(The data Opens)
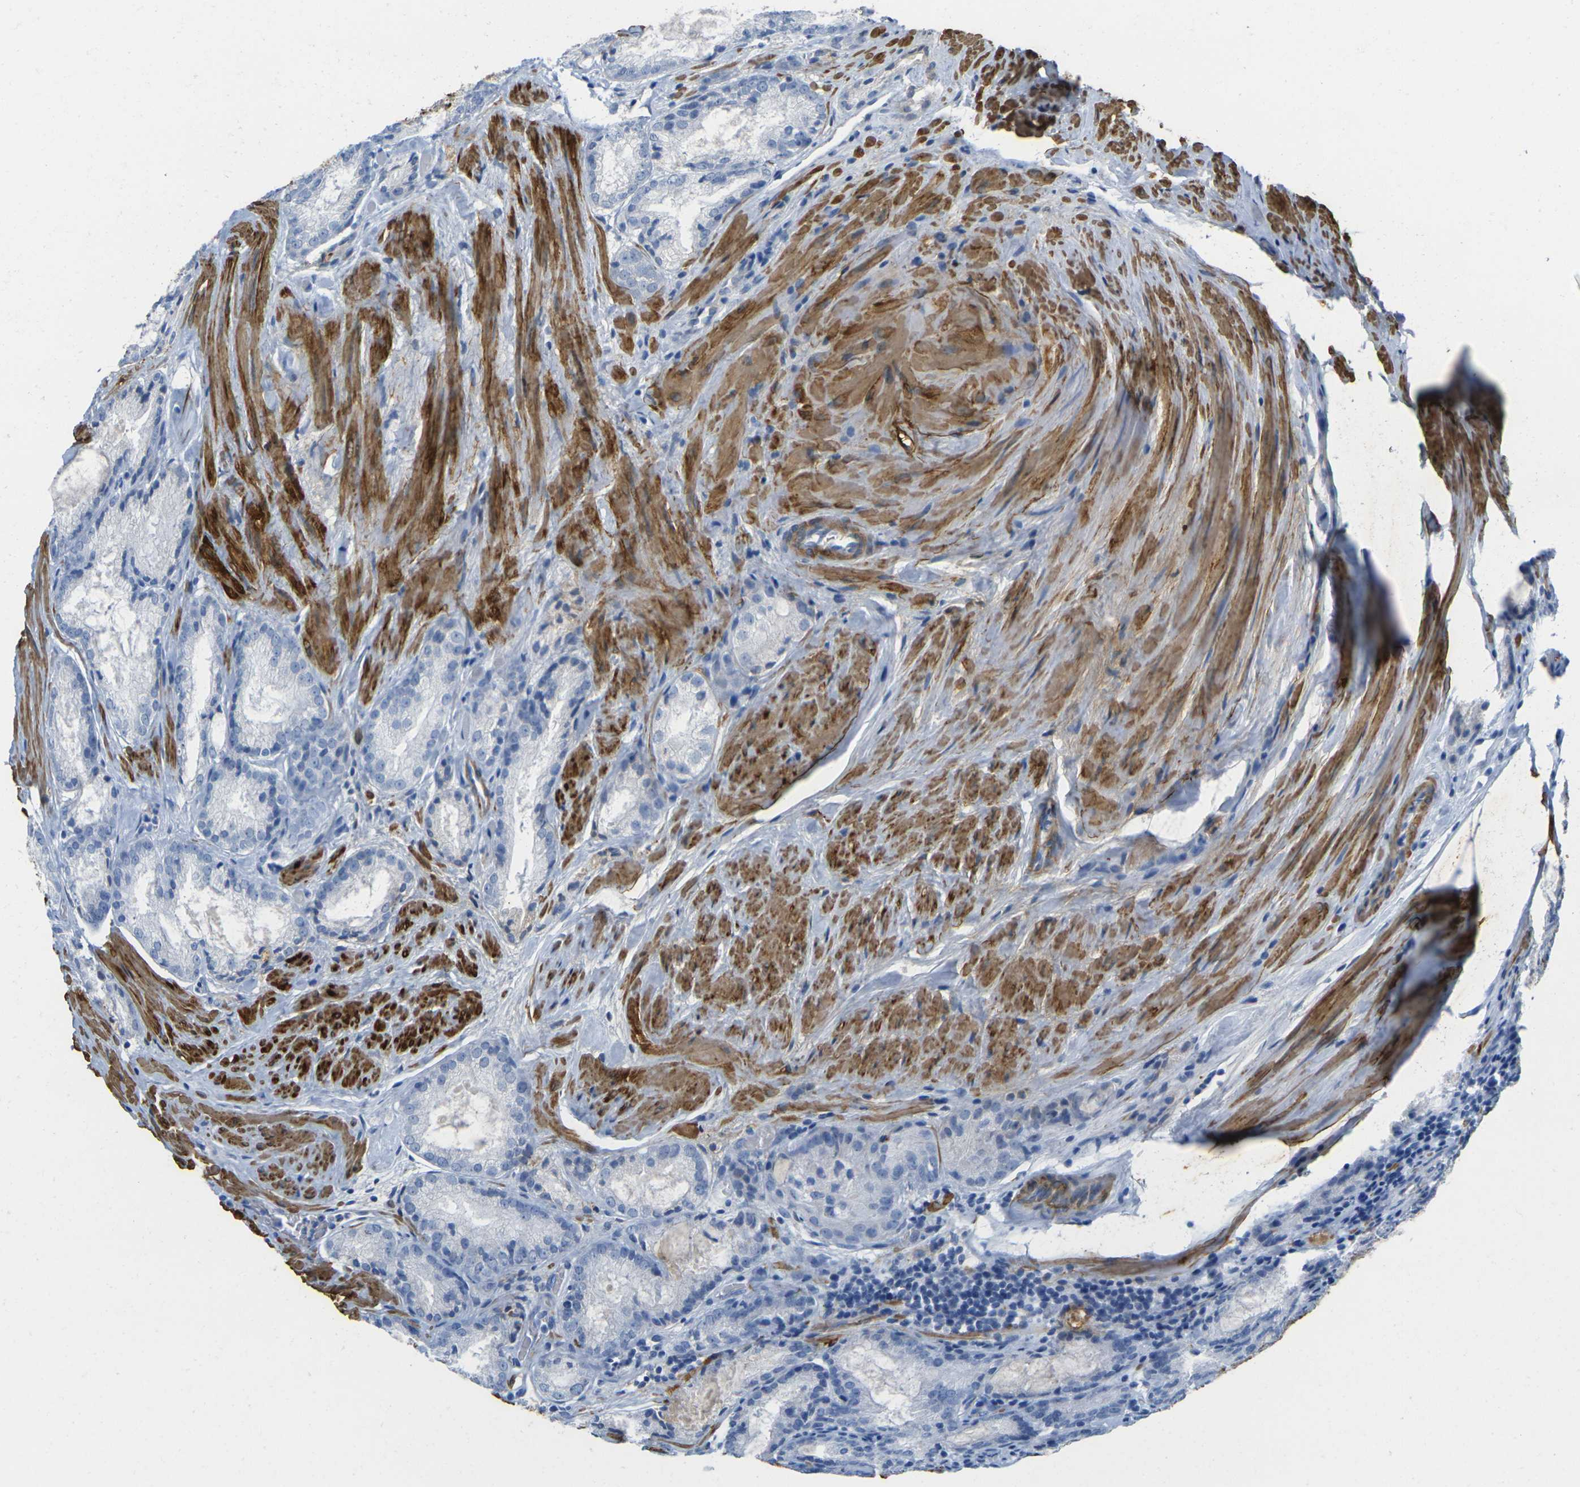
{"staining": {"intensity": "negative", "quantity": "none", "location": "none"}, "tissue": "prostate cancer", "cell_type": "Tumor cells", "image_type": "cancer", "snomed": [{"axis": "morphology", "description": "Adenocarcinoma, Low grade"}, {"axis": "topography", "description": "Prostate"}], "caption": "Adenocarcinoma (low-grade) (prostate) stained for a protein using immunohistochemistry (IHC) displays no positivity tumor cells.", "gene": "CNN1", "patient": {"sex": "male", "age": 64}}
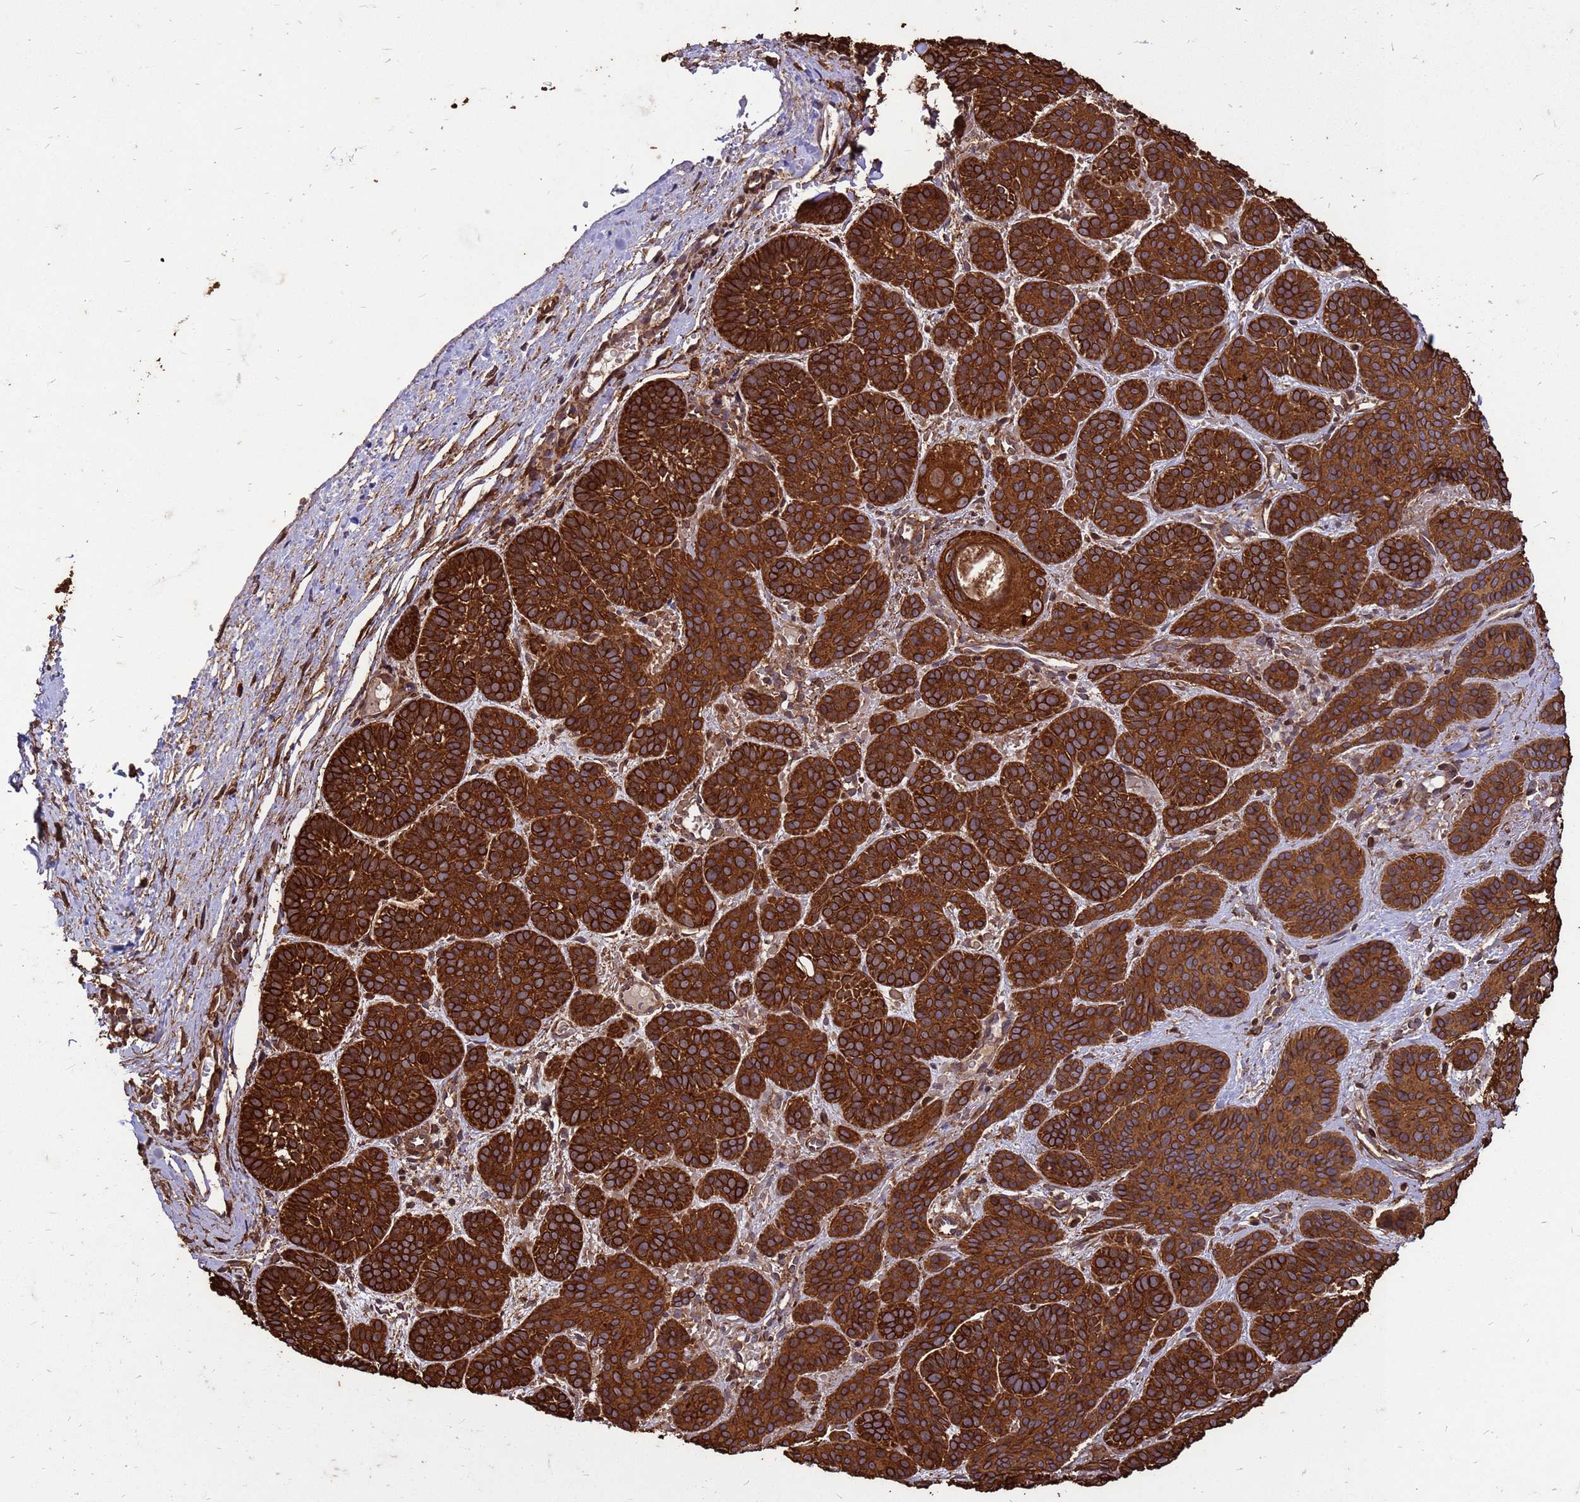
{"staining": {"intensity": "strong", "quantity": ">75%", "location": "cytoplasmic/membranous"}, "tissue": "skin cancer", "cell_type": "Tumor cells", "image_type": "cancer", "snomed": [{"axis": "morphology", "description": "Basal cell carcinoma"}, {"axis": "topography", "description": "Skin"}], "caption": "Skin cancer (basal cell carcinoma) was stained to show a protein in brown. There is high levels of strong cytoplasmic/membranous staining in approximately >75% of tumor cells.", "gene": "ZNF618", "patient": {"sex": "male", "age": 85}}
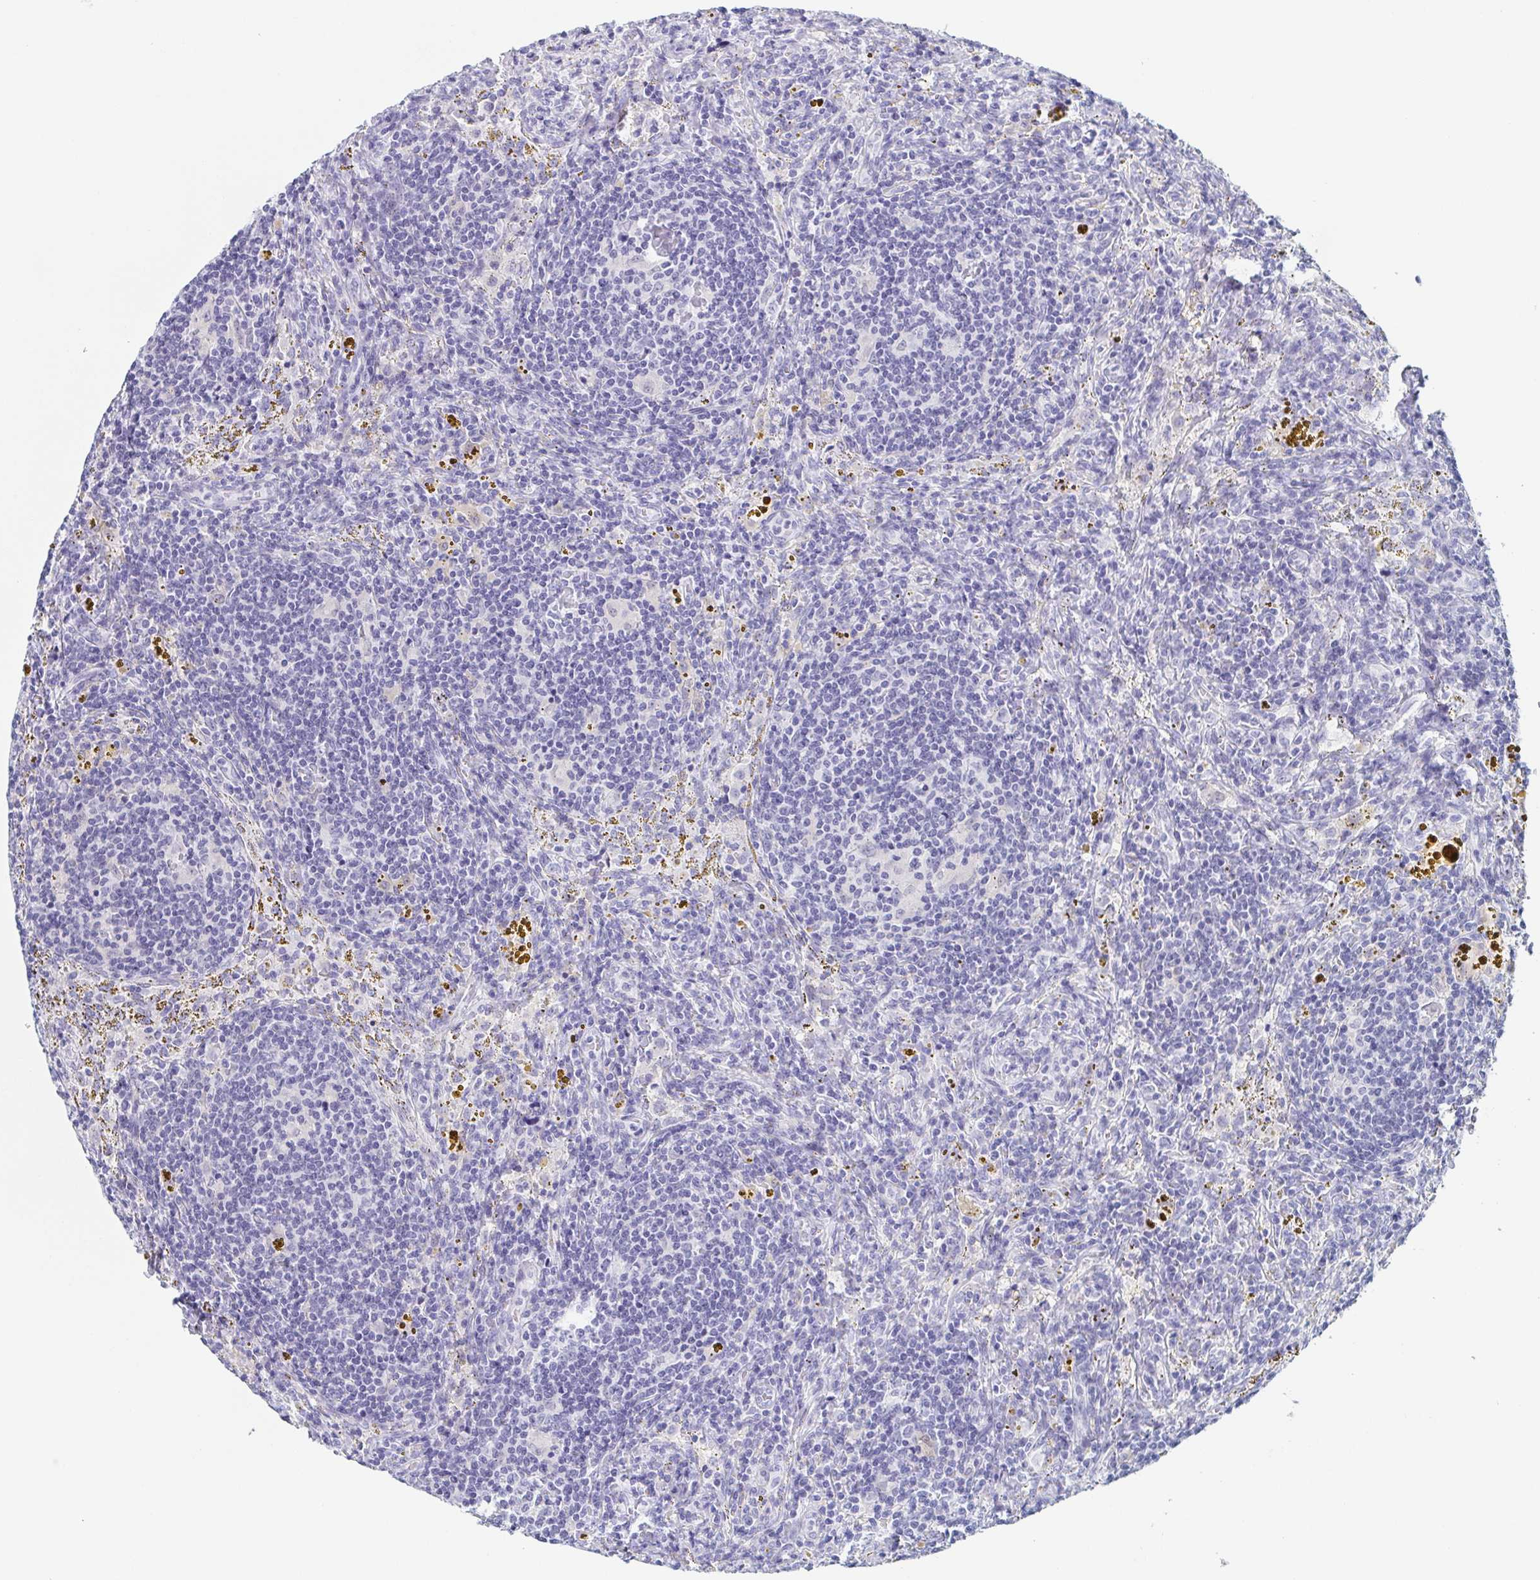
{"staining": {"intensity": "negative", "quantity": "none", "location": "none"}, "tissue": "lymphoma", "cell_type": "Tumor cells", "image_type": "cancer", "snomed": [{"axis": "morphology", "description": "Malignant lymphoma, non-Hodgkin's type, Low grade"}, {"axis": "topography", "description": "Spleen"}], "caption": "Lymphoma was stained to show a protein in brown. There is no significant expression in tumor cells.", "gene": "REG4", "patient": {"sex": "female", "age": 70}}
(The data Closes)
No image belongs in the copy. Transcribe the full listing verbatim.

> Written solution:
{"staining": {"intensity": "negative", "quantity": "none", "location": "none"}, "tissue": "prostate cancer", "cell_type": "Tumor cells", "image_type": "cancer", "snomed": [{"axis": "morphology", "description": "Adenocarcinoma, Low grade"}, {"axis": "topography", "description": "Prostate"}], "caption": "Adenocarcinoma (low-grade) (prostate) stained for a protein using immunohistochemistry (IHC) displays no positivity tumor cells.", "gene": "CNN1", "patient": {"sex": "male", "age": 64}}
{"staining": {"intensity": "strong", "quantity": ">75%", "location": "cytoplasmic/membranous"}, "tissue": "skin cancer", "cell_type": "Tumor cells", "image_type": "cancer", "snomed": [{"axis": "morphology", "description": "Basal cell carcinoma"}, {"axis": "topography", "description": "Skin"}], "caption": "Skin cancer (basal cell carcinoma) was stained to show a protein in brown. There is high levels of strong cytoplasmic/membranous staining in approximately >75% of tumor cells.", "gene": "ZNF618", "patient": {"sex": "male", "age": 85}}
{"staining": {"intensity": "negative", "quantity": "none", "location": "none"}, "tissue": "lymphoma", "cell_type": "Tumor cells", "image_type": "cancer", "snomed": [{"axis": "morphology", "description": "Malignant lymphoma, non-Hodgkin's type, Low grade"}, {"axis": "topography", "description": "Spleen"}], "caption": "Lymphoma was stained to show a protein in brown. There is no significant expression in tumor cells.", "gene": "REG4", "patient": {"sex": "female", "age": 70}}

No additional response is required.